* WHAT NEEDS TO BE DONE:
Copy out the lines below that hold the word "Speakers".

* ENTRIES SUPPLIED:
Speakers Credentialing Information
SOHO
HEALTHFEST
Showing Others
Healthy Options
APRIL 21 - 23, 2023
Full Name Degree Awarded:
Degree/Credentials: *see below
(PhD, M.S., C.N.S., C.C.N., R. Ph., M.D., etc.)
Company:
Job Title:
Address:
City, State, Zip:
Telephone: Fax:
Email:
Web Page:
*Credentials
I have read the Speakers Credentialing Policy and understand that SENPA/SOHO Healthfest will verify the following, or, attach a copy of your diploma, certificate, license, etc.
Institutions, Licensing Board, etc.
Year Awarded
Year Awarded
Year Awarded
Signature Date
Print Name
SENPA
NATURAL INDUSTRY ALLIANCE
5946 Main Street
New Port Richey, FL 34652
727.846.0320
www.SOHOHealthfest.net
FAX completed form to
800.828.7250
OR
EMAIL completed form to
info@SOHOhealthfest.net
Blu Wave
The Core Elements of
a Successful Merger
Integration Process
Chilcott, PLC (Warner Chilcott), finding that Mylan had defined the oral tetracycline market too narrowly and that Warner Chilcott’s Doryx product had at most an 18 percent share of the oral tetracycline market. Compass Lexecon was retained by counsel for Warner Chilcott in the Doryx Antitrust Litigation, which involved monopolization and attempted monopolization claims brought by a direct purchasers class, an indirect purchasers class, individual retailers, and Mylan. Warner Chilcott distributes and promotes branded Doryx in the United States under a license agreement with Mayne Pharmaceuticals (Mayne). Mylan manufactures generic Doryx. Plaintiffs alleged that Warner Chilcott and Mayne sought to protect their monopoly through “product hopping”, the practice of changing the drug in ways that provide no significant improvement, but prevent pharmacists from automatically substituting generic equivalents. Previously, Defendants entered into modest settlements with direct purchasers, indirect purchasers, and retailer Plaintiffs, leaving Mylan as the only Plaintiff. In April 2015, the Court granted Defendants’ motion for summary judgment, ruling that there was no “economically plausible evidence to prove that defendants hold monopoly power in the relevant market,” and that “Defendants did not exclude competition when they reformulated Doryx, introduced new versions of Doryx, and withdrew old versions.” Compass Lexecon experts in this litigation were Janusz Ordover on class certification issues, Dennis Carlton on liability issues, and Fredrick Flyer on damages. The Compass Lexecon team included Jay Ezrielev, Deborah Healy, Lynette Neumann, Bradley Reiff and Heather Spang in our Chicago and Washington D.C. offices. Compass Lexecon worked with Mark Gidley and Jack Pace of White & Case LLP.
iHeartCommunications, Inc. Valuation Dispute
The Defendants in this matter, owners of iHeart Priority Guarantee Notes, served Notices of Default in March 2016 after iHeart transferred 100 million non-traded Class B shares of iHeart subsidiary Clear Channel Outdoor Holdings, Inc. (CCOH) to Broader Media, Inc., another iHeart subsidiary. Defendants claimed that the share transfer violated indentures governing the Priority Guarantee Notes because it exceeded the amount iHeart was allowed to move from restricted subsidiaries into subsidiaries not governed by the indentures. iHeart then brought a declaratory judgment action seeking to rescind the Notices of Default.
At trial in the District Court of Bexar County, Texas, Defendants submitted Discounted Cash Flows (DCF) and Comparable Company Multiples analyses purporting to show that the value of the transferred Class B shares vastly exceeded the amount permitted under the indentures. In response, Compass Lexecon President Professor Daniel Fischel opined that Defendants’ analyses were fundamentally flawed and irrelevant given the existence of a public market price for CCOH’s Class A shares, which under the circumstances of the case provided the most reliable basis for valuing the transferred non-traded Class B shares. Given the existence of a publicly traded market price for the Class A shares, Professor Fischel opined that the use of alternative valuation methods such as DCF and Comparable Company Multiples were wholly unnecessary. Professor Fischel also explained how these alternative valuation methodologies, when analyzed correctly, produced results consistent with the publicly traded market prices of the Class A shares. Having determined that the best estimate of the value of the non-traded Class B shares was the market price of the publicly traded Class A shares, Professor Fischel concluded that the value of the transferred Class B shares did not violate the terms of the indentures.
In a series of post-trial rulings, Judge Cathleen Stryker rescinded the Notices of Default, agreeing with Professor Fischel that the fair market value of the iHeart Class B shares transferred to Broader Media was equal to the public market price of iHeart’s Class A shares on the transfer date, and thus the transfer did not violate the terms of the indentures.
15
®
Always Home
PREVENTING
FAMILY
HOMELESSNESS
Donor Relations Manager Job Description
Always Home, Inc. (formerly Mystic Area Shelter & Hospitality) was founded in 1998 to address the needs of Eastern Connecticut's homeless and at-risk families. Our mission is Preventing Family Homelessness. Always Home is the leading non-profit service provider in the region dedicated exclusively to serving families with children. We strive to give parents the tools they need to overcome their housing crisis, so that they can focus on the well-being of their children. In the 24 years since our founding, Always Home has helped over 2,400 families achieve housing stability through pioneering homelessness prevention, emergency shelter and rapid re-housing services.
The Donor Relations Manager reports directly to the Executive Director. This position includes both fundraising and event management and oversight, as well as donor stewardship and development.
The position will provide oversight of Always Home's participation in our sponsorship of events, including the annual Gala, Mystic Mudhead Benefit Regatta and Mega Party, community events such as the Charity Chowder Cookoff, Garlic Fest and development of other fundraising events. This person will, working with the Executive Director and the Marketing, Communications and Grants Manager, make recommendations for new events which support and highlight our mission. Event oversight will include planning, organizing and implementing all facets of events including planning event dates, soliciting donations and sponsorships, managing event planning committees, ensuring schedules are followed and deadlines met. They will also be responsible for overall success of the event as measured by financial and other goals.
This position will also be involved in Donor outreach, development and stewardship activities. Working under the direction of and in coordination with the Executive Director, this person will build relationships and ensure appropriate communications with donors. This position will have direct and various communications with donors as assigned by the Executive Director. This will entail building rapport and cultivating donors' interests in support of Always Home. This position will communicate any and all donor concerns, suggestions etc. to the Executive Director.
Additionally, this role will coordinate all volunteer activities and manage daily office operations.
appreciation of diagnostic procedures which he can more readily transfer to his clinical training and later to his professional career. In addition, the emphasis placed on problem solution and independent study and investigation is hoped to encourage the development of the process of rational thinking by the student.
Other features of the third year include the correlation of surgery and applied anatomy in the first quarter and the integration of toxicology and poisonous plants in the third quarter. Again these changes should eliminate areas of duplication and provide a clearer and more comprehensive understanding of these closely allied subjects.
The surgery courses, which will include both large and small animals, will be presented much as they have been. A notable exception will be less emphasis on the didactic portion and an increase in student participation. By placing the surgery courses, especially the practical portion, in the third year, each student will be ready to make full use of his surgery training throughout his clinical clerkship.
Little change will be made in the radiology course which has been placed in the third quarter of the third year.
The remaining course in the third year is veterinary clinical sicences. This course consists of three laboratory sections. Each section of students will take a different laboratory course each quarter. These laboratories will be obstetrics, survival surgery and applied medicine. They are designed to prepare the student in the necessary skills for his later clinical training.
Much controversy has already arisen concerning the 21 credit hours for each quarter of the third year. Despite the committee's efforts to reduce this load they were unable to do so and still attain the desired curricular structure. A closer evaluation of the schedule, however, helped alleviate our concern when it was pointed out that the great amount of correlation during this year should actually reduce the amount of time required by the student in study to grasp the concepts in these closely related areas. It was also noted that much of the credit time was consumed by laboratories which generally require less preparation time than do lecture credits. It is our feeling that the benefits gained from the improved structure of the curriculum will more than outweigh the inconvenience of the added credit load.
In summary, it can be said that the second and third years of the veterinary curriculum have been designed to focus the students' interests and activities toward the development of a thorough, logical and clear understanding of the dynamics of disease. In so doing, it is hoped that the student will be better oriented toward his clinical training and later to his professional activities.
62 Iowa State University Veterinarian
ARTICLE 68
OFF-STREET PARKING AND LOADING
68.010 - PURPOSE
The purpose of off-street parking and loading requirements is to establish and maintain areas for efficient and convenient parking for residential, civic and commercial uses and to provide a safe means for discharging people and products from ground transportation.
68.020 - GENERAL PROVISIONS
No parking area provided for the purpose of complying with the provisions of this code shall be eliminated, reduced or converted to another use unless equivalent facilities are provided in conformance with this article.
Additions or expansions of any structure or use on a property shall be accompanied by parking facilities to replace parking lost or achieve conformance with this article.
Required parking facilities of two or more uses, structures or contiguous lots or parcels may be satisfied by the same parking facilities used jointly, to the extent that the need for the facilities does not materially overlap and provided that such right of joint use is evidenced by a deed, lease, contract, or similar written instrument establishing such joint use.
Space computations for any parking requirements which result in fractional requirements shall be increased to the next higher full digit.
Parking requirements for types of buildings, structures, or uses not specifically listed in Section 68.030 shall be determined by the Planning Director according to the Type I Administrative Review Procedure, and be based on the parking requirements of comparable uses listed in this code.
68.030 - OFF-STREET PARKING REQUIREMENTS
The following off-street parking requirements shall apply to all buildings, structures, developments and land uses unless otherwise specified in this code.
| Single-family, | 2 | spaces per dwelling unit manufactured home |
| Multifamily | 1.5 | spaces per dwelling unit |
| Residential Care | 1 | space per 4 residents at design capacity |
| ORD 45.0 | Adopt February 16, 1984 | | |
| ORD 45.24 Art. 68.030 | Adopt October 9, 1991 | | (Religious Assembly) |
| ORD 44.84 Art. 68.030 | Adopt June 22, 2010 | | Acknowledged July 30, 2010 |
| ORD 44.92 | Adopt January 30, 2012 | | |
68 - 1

* ANSWER TO THIS EXERCISE:
Speakers Credentialing Information
I have read the Speakers Credentialing Policy and understand that SENPA/SOHO Healthfest will verify the following, or, attach a copy of your diploma, certificate, license, etc.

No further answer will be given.